▶ _What to do_
Rewrite the passage of the justice ministers' report from "With respect to" up to and including "Offenders (ETS 051, 1964).", replacing "Conditional release" with "Early release".
** start Document text **
Main report by the Minister of Justice of the Russian Federation

The effective enforcement of court decisions constitutes an important step towards the effective protection of all rights and freedoms set forth in national legislation and relevant international treaties. Deficiencies in the organisation of enforcement proceedings are likely to undermine the confidence of citizens in the judicial system.

There is a growing awareness that management of long-term prisoners should aim at implementing the objectives of punishment, and at striking a balance between several factors such as preventing escapes, ensuring good order and discipline in penal institutions, and providing active regimes and opportunities for these prisoners. It would be useful to identify European standards regarding conditions of custody and safety for administration staff and prisoners, sentence planning and allocation of the prisoners as well as sentence commutation. Penal institution’s staff conduct must be respectful of the European Prison Rules and other regulations as safety of prisoners and administration staff depends considerably on the knowledge, skills and training of security services’ officers. Educational work as well as psychological and educational follow-up throughout the full term of imprisonment is important to help achieve the resocialisation of long-term prisoners. The involvement of the private sector in the penal system is to be thoroughly examined in the light of these objectives.

With respect to imprisonment of foreigners and stateless persons, measures should be taken to make the Convention on the Transfer of Sentenced Persons (ETS 112, 1983) and its Protocol (ETS 167, 1997) universally accepted. Conditional release for these prisoners calls for a study of the mechanisms of the 1964 European Convention on the Supervision of Conditionally Sentenced or Conditionally Released Offenders (ETS 051, 1964).

The possibility of unifying the substantive and procedural laws relating to enforcement of court decisions on European level is of great concern. Recognition and execution of foreign court judgments in civil cases require particular co-operation of the States, which could be provided for through the development of a European Code of Enforcement Procedure. An inter-state European Agency for Search of Debtors and Their Assets could be established. Topical problems such as the qualifications, powers and conduct of bailiffs (including private bailiffs), and the extent and forms of States’ participation in the implementation of court decisions in civil cases should also be addressed in order to achieve the effective enforcement of civil judicial decisions.

Summary of the discussions

Fight against international terrorism

The Ministers were unanimous in condemning the terrorist acts in the United States on the 11 September and deploring the loss of life and the injuries suffered by thousands of people. They pledged their full support to the efforts by the Council of Europe to combat international terrorism in all its forms and wherever it is committed, in the light of the Decision taken by the Committee of Ministers and the Recommendation adopted by the Parliamentary Assembly.

They welcomed the draft Resolution presented by the Federal Minister of Justice of Germany which faithfully reflected the determination of participants to contribute to the increased efforts of the international community to fight this threat to the democratic systems of member States.
** end Document text **
** start Provided information **
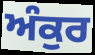
ਅੰਕੁਰ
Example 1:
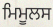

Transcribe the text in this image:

ਮਿਮੂਲਸ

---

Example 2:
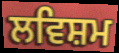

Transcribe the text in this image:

ਲਵਿਸ਼ਮ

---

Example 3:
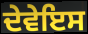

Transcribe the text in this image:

ਦੇਵੇਇਸ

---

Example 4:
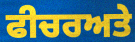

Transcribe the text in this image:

ਫੀਚਰਅਤੇ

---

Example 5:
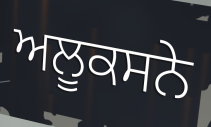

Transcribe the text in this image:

ਅਲੂਕਸਨੇ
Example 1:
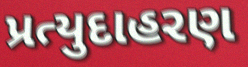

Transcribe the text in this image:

પ્રત્યુદાહરણ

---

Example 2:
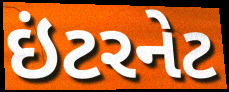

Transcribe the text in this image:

ઇંટરનેટ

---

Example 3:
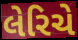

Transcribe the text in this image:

લેરિચે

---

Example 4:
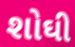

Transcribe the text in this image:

શોઘી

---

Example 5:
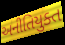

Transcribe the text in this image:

અનીતિયુક્ત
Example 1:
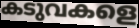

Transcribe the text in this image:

കടുവകളെ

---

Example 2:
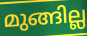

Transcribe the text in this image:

മുങ്ങില്ല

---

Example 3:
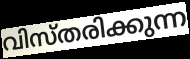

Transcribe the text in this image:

വിസ്തരിക്കുന്ന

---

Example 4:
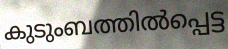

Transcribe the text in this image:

കുടുംബത്തിൽപ്പെട്ട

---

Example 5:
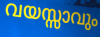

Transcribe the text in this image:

വയസ്സാവും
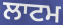
ਲਾਟਮ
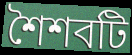
শৈশবটি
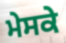
ਮੇਸਕੇ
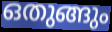
ഒതുങ്ങും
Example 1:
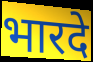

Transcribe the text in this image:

भारदे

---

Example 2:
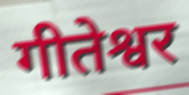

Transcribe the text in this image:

गीतेश्वर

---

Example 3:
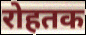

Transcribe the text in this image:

रोहतक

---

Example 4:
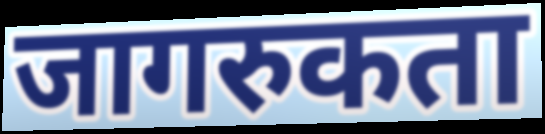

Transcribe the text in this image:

जागरुकता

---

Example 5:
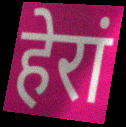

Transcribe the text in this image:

हेरां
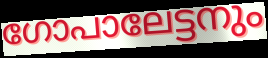
ഗോപാലേട്ടനും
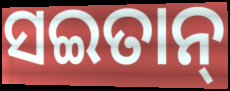
ସଇତାନ୍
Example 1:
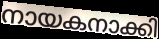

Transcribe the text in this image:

നായകനാക്കി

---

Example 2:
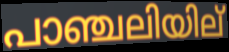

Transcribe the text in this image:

പാഞ്ചലിയില്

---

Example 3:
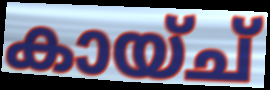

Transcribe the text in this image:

കായ്ച്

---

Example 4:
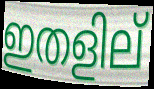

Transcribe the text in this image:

ഇതളില്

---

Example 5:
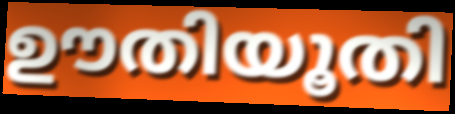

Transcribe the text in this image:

ഊതിയൂതി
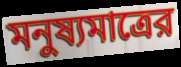
মনুষ্যমাত্রের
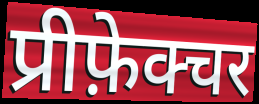
प्रीफ़ेक्चर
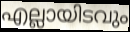
എല്ലായിടവും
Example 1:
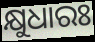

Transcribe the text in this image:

କ୍ଷୁଧାରଃ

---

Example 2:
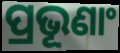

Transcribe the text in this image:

ପ୍ରଭୂଣାଂ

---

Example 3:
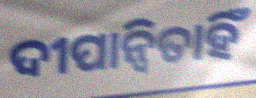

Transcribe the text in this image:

ଦୀପାନ୍ୱିତାହିଁ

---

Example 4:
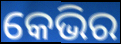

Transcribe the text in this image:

କେଭିର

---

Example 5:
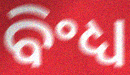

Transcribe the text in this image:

ବିଂଧ୍ୟ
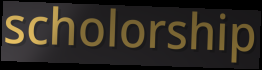
scholorship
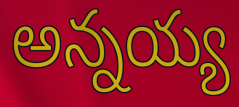
అన్నయ్య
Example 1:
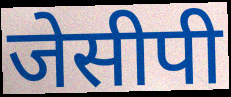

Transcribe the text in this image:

जेसीपी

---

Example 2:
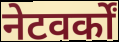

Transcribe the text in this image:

नेटवर्कों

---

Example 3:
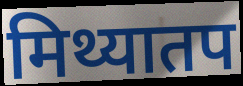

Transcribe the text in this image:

मिथ्यातप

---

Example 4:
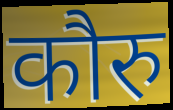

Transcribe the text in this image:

कौरु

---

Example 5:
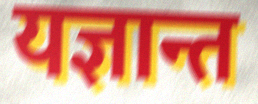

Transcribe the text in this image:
** end Provided information **
▶ _Task output_
With respect to imprisonment of foreigners and stateless persons, measures should be taken to make the Convention on the Transfer of Sentenced Persons (ETS 112, 1983) and its Protocol (ETS 167, 1997) universally accepted. Early release for these prisoners calls for a study of the mechanisms of the 1964 European Convention on the Supervision of Conditionally Sentenced or Conditionally Released Offenders (ETS 051, 1964).